Maka ketika tiba di muka rumah Bani Malik bin Najjar, sang onta bersimpuh. Ia sempat bangkit untuk berkeliling sebentar di sekitar situ kemudian balik lagi lalu bersimpuh tetap dan tak beranjak di sana.

Seorang pria kemudian datang dengan wajah berseri-seri. Ia membawakan barang muatan Rasulullah ﷺ kemudian mengajaknya masuk ke dalam rumahnya. Maka Nabi ﷺ pun mengikuti. Pria itu adalah Abu Aiyub al-Anshari Khalid bin Zaid, cucu Malik bin Najjar.

Pemukiman Sementara

Pertemuan Rasulullah ﷺ di muka rumah Abu Aiyub al-Anshari bukanlah kali pertama. Abu Aiyub al-Anshari merupakan penduduk Madinah yang turut serta dalam baiat Aqabah kedua, yaitu termasuk 70 orang yang berjanji setia kepada Rasulullah ﷺ.

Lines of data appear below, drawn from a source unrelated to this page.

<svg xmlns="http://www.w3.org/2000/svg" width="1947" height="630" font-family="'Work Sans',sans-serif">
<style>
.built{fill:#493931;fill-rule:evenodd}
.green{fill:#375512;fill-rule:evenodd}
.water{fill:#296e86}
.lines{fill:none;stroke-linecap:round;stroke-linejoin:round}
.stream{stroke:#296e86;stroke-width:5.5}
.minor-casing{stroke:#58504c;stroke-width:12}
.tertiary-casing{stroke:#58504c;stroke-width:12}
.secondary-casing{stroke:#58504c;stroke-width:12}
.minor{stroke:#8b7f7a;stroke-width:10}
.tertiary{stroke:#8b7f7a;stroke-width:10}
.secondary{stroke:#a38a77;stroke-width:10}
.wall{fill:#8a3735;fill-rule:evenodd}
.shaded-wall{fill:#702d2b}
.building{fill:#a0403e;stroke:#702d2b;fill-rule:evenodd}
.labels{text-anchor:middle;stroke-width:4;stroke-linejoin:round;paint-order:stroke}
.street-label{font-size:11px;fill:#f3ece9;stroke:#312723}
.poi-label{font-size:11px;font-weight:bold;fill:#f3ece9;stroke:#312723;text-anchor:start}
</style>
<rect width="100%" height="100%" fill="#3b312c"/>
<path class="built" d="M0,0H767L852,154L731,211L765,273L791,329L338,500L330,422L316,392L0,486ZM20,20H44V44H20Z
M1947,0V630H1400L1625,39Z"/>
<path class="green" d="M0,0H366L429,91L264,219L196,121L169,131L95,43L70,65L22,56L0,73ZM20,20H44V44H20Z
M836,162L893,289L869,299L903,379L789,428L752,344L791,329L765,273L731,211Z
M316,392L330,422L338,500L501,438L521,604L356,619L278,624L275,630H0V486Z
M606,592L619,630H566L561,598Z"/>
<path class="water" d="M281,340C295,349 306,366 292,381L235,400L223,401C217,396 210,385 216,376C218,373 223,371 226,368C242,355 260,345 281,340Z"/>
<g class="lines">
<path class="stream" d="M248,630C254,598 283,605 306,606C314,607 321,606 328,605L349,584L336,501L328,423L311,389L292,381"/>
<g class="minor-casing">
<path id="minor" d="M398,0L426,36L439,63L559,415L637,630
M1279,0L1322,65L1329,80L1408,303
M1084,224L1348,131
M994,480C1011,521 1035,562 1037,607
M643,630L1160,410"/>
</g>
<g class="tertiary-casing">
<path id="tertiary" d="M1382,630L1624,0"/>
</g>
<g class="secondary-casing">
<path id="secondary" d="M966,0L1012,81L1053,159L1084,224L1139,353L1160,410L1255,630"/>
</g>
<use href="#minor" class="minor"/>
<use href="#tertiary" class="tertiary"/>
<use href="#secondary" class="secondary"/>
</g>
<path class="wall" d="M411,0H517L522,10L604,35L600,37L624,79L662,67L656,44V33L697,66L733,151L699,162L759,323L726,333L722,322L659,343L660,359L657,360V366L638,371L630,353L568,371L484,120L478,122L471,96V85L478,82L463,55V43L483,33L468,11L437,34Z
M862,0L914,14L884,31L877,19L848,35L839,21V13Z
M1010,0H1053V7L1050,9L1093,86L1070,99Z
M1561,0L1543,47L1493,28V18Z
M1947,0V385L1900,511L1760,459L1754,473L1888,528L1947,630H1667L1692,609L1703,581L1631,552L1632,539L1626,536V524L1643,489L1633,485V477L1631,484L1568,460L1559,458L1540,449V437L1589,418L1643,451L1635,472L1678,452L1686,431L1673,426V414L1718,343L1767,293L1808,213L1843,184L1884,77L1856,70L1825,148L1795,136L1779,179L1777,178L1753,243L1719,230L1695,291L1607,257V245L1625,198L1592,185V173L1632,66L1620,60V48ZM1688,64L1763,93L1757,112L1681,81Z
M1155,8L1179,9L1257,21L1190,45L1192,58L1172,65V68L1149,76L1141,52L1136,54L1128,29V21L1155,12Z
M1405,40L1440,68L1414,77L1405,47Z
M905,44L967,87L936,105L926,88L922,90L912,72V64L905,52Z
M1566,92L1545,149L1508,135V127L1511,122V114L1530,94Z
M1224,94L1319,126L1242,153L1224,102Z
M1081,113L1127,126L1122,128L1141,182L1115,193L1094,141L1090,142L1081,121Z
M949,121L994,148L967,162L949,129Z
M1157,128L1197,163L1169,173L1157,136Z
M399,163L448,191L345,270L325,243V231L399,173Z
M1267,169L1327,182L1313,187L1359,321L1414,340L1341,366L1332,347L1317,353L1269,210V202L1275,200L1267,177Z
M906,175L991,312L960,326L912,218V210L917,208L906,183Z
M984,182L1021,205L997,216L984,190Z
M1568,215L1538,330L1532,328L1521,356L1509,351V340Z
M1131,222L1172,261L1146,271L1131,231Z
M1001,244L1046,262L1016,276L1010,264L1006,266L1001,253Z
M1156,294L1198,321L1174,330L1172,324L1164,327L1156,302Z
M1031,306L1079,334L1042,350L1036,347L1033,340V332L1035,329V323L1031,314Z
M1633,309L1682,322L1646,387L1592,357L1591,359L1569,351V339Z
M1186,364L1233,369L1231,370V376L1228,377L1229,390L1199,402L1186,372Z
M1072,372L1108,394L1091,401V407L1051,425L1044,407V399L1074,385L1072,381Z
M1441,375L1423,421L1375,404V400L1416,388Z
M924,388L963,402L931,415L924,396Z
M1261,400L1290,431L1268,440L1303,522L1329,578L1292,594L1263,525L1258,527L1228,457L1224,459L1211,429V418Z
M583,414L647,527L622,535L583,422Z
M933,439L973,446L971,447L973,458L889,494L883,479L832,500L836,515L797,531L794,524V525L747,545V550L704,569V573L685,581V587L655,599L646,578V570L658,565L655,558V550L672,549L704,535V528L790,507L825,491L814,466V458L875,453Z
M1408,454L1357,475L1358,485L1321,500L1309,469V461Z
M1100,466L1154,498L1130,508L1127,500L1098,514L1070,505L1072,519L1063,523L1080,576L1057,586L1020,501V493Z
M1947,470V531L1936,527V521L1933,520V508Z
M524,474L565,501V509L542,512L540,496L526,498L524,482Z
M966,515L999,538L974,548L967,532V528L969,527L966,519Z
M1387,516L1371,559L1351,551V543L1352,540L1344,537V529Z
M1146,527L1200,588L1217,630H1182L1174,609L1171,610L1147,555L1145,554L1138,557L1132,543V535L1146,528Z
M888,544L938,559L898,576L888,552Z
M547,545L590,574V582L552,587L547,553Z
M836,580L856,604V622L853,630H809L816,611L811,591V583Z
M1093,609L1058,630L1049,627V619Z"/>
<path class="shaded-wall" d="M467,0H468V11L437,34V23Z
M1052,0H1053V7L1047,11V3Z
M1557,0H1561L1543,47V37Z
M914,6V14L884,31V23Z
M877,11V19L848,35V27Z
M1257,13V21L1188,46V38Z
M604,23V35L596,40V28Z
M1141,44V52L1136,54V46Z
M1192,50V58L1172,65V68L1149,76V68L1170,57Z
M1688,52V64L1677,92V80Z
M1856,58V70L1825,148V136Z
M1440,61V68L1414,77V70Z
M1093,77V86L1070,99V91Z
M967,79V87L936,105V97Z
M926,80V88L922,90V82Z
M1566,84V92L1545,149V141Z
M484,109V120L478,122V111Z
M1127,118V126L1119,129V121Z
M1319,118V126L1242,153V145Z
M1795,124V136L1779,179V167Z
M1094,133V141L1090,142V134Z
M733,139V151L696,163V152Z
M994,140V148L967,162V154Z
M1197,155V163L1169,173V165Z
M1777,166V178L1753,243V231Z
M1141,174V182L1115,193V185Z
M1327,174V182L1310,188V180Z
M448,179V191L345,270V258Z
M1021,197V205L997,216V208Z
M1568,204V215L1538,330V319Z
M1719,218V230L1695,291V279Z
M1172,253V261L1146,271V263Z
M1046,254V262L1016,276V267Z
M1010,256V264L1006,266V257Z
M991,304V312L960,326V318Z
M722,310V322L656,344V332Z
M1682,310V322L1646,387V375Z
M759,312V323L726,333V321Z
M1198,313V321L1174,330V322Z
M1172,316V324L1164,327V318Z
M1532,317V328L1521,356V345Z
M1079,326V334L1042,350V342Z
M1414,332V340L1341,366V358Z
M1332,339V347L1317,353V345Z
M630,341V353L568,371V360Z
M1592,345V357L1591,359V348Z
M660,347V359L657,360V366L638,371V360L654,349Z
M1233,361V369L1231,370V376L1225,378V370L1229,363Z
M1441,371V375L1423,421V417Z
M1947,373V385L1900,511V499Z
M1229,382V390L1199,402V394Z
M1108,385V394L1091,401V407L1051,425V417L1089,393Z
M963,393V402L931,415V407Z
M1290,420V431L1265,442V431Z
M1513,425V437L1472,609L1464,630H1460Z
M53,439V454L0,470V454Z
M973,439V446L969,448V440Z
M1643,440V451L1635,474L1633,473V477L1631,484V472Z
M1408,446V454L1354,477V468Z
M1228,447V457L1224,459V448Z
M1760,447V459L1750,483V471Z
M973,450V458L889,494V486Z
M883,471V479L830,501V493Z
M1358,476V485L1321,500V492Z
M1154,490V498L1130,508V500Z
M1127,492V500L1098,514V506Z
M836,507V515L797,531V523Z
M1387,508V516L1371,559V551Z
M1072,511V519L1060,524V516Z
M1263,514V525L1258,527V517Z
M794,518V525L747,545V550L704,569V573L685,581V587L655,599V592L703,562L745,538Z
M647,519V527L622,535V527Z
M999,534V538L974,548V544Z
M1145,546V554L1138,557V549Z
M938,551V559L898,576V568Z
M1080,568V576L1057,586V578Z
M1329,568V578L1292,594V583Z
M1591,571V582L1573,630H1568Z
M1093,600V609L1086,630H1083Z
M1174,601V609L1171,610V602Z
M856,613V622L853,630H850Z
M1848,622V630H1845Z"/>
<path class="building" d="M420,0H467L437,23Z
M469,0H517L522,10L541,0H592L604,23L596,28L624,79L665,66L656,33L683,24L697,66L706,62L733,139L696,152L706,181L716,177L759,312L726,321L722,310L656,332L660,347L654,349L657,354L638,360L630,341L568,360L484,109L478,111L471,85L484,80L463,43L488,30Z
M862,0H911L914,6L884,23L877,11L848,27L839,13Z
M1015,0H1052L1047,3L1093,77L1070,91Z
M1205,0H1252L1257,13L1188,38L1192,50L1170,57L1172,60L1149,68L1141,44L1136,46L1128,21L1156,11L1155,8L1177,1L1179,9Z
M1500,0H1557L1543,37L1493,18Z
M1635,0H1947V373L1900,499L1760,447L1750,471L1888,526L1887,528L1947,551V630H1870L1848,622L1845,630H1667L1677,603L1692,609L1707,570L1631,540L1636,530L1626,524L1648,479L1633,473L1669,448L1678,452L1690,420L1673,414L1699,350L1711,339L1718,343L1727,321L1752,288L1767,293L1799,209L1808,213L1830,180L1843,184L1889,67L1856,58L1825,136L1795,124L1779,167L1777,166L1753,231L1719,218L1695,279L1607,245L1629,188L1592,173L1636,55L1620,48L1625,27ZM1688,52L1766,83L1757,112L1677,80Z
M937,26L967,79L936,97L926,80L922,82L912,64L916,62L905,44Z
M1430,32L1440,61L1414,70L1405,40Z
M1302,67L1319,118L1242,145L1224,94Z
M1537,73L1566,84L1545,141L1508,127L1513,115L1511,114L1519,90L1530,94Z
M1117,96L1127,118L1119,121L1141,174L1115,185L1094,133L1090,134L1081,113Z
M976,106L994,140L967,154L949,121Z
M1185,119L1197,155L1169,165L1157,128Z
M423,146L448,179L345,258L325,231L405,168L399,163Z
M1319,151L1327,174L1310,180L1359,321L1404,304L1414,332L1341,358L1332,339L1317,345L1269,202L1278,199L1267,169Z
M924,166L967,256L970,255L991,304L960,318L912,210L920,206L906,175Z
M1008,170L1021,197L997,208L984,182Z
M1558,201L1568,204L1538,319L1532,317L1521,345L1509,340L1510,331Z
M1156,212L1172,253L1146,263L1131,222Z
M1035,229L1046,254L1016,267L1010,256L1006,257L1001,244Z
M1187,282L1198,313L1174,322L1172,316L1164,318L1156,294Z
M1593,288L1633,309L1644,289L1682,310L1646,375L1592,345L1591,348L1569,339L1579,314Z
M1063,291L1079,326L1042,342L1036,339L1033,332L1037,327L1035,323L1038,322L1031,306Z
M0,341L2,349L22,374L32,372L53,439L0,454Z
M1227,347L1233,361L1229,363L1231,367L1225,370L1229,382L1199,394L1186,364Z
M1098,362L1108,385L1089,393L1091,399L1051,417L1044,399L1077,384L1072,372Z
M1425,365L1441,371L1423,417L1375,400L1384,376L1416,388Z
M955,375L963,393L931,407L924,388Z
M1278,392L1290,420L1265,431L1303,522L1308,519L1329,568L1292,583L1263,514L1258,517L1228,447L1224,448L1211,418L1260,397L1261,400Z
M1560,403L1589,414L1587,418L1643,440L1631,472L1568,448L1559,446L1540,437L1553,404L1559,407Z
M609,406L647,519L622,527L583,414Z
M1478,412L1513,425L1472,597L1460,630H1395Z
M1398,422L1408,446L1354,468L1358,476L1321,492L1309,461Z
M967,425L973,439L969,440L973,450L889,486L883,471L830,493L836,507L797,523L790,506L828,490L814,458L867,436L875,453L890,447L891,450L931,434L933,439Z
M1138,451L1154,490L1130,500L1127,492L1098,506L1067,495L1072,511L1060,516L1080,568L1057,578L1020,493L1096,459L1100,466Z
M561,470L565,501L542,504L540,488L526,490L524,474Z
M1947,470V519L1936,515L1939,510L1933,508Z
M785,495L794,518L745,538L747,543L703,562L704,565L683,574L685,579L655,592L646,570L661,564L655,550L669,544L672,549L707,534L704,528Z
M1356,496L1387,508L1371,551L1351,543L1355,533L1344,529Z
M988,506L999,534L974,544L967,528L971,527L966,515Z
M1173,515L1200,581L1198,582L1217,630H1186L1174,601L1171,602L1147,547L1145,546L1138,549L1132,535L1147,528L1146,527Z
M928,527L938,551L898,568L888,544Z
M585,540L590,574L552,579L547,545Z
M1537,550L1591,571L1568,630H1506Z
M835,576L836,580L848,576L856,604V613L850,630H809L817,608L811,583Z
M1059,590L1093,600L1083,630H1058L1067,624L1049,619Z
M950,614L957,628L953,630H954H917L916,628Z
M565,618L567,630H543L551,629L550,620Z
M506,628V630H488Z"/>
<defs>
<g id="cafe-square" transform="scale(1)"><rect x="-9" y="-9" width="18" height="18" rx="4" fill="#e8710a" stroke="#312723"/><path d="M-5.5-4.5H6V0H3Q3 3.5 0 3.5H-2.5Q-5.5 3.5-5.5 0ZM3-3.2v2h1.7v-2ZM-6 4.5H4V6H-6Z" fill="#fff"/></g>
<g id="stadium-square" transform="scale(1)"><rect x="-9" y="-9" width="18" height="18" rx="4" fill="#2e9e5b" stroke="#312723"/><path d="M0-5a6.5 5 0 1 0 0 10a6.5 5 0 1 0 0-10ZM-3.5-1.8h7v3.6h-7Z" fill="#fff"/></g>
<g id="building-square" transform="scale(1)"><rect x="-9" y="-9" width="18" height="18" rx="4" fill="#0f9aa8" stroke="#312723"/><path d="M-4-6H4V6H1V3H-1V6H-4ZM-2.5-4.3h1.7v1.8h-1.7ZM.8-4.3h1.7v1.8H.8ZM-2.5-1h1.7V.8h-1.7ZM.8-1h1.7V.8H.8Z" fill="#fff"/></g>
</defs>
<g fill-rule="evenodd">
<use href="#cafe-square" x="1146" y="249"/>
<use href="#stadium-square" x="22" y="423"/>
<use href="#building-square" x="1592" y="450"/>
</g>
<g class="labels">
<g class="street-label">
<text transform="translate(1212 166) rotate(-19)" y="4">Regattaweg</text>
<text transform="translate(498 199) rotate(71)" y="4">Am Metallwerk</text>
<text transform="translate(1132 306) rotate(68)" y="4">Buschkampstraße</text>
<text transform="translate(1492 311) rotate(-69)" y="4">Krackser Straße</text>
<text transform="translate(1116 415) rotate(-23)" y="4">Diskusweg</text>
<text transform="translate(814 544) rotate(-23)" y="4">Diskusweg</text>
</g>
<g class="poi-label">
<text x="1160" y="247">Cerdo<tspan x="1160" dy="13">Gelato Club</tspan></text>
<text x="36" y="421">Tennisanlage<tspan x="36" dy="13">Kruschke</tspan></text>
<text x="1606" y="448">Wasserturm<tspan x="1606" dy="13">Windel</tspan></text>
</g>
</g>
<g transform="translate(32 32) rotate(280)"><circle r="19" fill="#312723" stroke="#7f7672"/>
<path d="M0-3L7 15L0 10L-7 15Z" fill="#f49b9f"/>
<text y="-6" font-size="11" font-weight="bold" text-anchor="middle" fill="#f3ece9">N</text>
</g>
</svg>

Setelah onta Rasulullah ﷺ bersimpuh di muka rumah Abu Aiyub al-Anshari, Beliau tinggal di rumahnya sementara, sambil menunggu pembangunan masjid dan rumah Rasulullah ﷺ.

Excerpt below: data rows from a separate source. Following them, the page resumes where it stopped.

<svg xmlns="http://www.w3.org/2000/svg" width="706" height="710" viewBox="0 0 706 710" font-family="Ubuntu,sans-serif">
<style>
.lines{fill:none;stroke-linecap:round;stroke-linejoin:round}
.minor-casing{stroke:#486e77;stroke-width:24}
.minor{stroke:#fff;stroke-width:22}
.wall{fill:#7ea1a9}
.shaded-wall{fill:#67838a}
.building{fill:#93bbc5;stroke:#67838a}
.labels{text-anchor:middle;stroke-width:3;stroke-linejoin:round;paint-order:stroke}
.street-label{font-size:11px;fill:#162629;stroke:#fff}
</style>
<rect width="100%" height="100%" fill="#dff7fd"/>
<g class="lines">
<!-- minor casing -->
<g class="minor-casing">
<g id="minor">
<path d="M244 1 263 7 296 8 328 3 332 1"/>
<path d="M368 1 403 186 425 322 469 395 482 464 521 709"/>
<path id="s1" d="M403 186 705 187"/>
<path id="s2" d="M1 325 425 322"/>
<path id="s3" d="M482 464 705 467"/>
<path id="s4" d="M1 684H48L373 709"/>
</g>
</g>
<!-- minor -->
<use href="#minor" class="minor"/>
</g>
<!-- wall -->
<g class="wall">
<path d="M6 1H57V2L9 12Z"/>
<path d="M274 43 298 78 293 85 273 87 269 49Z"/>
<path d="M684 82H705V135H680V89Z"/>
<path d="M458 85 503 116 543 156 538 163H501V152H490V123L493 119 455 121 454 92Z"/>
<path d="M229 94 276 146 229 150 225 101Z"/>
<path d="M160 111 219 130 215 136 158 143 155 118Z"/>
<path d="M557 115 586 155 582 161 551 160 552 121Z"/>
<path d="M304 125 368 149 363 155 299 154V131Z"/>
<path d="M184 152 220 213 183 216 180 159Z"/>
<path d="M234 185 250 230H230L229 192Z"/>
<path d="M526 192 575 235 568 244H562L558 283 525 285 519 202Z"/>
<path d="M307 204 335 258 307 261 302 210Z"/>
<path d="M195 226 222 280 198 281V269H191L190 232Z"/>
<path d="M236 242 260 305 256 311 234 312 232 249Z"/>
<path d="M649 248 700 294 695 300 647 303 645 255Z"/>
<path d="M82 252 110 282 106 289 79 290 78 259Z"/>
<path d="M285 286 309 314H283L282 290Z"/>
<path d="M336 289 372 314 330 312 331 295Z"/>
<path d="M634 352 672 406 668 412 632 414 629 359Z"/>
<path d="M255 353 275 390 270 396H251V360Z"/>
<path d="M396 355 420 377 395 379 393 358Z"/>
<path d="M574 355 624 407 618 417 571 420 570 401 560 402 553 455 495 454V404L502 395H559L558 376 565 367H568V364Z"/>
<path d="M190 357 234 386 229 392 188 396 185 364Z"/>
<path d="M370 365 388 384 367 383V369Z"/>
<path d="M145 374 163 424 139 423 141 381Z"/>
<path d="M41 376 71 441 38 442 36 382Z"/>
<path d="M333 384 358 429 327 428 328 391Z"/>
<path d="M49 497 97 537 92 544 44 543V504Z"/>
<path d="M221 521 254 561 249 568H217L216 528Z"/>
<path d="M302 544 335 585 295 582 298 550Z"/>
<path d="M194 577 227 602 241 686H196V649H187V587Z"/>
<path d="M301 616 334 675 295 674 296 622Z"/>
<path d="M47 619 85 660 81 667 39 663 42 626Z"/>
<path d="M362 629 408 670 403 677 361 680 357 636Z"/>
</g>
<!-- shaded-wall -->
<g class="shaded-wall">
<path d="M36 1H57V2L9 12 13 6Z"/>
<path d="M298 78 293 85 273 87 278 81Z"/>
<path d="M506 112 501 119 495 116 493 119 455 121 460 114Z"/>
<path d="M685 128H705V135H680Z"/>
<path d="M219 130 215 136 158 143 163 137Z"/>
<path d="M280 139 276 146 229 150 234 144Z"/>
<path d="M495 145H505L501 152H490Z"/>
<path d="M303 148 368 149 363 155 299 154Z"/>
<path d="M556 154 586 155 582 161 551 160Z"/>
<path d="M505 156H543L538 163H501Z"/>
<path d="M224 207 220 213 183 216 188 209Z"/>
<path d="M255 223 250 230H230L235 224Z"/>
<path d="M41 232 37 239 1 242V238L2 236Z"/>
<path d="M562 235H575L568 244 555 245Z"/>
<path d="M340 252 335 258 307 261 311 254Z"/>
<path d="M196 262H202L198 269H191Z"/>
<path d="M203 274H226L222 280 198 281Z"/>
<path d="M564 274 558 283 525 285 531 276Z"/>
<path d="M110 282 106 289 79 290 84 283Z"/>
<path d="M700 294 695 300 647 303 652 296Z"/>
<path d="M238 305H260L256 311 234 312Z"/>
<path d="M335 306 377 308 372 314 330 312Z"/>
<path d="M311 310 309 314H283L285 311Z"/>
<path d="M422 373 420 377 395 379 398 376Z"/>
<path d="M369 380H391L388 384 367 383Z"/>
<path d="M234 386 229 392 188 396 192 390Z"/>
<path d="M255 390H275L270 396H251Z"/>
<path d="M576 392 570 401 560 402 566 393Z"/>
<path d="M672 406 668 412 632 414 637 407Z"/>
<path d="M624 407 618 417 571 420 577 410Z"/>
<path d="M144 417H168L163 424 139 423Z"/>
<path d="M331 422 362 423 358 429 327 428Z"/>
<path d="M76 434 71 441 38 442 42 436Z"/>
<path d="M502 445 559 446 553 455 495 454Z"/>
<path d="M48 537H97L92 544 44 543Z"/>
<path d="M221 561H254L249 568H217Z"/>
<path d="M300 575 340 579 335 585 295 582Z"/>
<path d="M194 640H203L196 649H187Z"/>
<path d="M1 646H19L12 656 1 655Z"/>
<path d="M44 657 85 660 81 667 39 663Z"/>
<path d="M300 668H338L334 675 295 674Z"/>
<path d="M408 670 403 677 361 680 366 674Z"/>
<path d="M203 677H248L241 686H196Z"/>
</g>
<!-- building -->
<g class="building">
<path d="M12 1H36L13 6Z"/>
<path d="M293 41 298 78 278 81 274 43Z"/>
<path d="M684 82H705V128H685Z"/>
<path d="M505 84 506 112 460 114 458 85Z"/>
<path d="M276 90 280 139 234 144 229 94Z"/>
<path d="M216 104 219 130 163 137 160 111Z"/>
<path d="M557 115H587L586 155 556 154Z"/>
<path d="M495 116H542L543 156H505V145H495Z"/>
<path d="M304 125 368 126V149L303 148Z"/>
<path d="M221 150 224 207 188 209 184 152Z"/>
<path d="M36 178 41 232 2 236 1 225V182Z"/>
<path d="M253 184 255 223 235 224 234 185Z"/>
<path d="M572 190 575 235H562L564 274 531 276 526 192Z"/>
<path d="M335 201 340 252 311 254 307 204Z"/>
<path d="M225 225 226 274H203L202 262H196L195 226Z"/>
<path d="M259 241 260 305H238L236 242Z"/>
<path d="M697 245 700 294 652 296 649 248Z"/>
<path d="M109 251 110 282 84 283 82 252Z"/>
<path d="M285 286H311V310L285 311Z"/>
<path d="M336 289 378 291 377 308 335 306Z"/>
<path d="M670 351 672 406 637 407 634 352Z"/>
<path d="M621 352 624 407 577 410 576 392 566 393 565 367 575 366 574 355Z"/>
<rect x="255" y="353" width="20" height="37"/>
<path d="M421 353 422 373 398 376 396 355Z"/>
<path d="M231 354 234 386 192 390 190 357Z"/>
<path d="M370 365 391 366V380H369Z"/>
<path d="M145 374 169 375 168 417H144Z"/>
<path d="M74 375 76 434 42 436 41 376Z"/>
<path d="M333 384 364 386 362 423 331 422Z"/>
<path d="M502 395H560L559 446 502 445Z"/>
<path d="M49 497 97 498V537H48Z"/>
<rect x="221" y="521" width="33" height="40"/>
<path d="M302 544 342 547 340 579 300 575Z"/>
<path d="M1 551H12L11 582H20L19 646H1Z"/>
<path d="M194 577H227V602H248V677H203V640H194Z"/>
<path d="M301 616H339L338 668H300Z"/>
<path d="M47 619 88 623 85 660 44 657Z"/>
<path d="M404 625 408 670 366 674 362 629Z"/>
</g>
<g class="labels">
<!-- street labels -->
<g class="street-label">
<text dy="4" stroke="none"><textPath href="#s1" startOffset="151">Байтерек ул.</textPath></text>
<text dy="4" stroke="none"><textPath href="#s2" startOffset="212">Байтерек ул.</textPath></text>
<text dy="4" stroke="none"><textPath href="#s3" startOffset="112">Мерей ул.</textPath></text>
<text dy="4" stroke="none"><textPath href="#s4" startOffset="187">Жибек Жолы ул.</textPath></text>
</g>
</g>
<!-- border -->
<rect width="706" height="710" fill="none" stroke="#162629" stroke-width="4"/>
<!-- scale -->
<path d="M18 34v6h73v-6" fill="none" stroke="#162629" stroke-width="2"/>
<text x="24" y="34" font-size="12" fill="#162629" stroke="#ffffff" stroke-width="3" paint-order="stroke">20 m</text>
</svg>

Abu Aiyub semula tidur di lantai bawah. Namun, karena Rasulullah ﷺ menginap di sana, maka ia pindah ke lantai atas. Abu Aiyub tak bisa tidur membayangkan dirinya sendiri berada di tempat yang lebih tinggi dari Nabi ﷺ. Maka Abu Aiyub meminta Rasulullah ﷺ untuk tidur di lantai atas bersama dengannya dan Beliau memperkenankan.

Turut Berjuang dalam Islam

Abu Aiyub al -Anshari adalah muslim pertama yang selalu turut berjuang bersama kaum Islam lainnya. Tak terlewat perang Badar, Uhud, maupun Khandaq. Ia selalu mengingat dan mengulang ayat:

انْفِرُوا خِفَافًا وَثِقَالًا وَجٰهِدُوا بِأَمْوٰلِكُمْ وَأَنْفُسِكُمْ فِى سَبِيلِ اللَّهِ ۚ ذٰلِكُمْ خَيْرٌ لَّكُمْ إِنْ كُنْتُمْ تَعْلَمُونَ

"Berangkatlah kamu baik dengan rasa ringan maupun dengan rasa berat, dan berjihadlah dengan harta dan jiwamu di jalan Allah. Yang demikian itu adalah lebih baik bagimu jika kamu mengetahui."
(QS. At-Taubah 9: Ayat 41)

Hanya pernah satu kali ia tak turut dalam peperangan saat komandan khalifah mengangkat seorang pemuda yang ia kurang berkenan. Namun, hal itu selalu disesalinya.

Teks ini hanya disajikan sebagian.